───── ROWS ─────

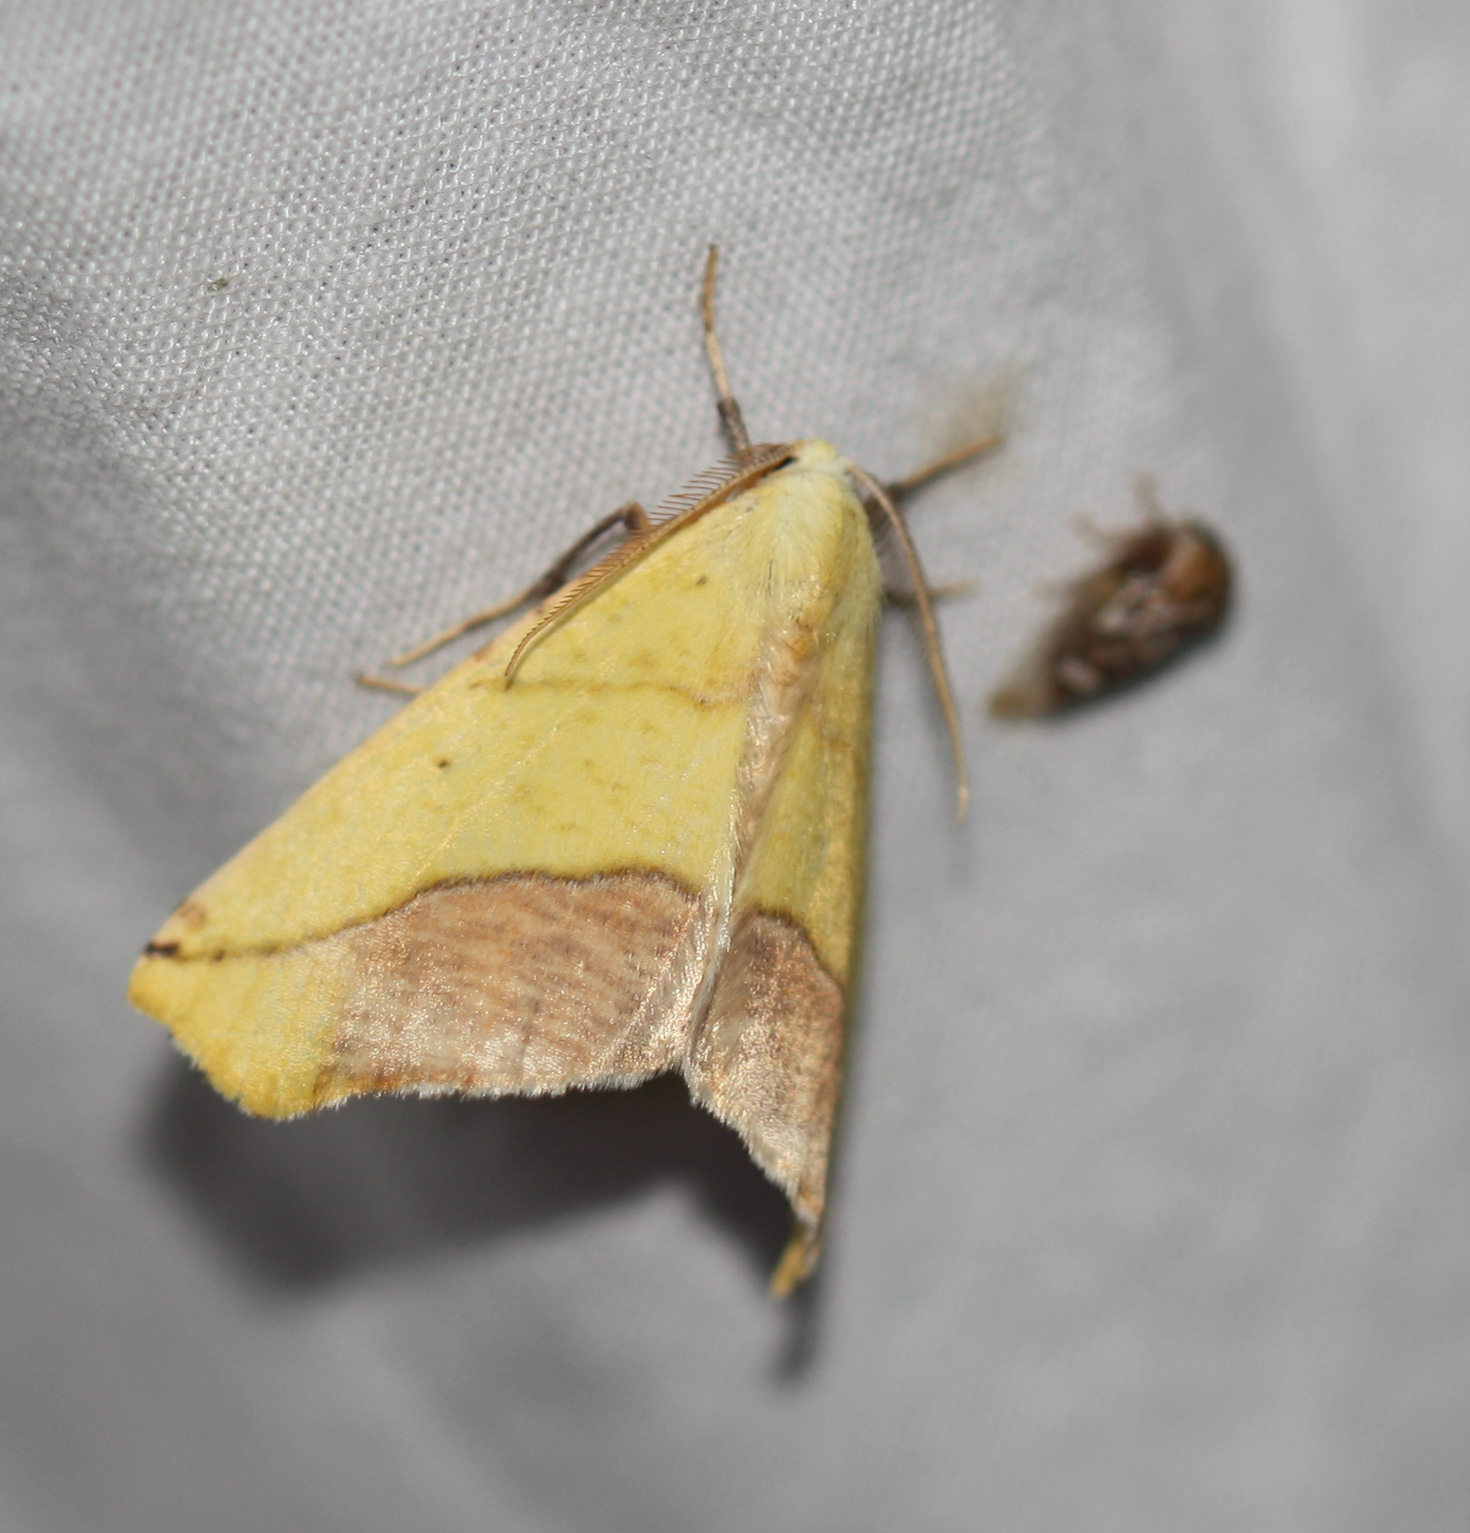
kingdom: Animalia
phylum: Arthropoda
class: Insecta
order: Lepidoptera
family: Geometridae
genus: Sicya
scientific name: Sicya macularia
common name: Sharp-lined yellow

─────

## EXERCISE OBJECTIVE
Quote the lines of the data word for word, leaving out the picture.

## FINAL RESULT
kingdom: Animalia
phylum: Arthropoda
class: Insecta
order: Lepidoptera
family: Geometridae
genus: Sicya
scientific name: Sicya macularia
common name: Sharp-lined yellow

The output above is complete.